### [Provided records]
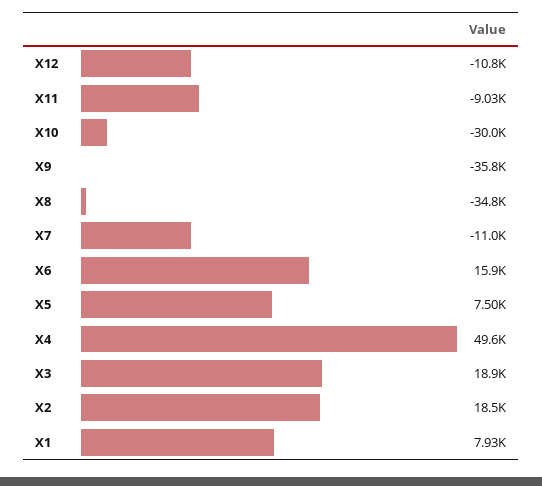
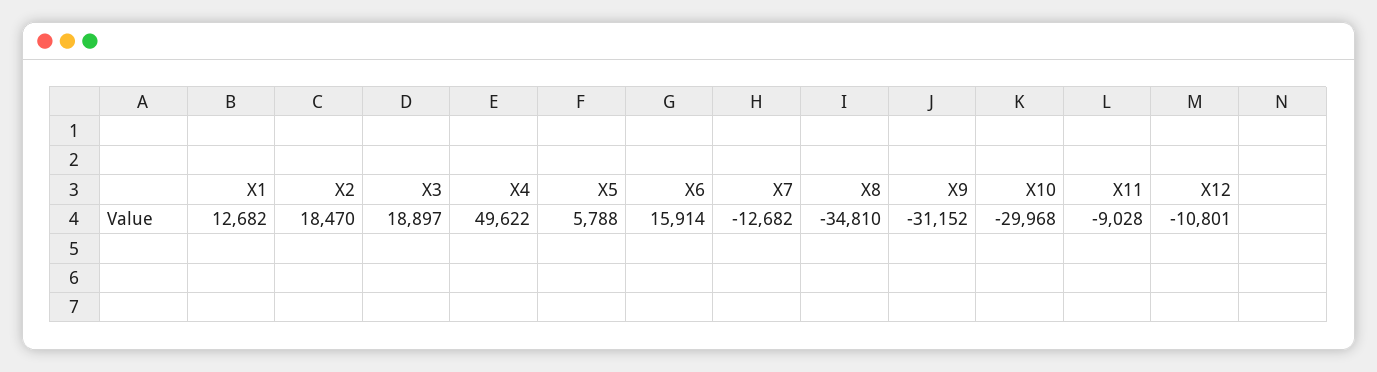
  {
    "X12": -10801,
    "X11": -9028,
    "X10": -29968,
-   "X9": -35800,
+   "X9": -31152,
    "X8": -34810,
-   "X7": -11000,
+   "X7": -12682,
    "X6": 15914,
-   "X5": 7500,
+   "X5": 5788,
    "X4": 49622,
    "X3": 18897,
    "X2": 18470,
-   "X1": 7930
+   "X1": 12682
  }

### [Problem description]
Pictures are to be left out; all else in the entries above is to be quoted exactly.

### [Task response]
  {
    "X12": -10801,
    "X11": -9028,
    "X10": -29968,
-   "X9": -35800,
+   "X9": -31152,
    "X8": -34810,
-   "X7": -11000,
+   "X7": -12682,
    "X6": 15914,
-   "X5": 7500,
+   "X5": 5788,
    "X4": 49622,
    "X3": 18897,
    "X2": 18470,
-   "X1": 7930
+   "X1": 12682
  }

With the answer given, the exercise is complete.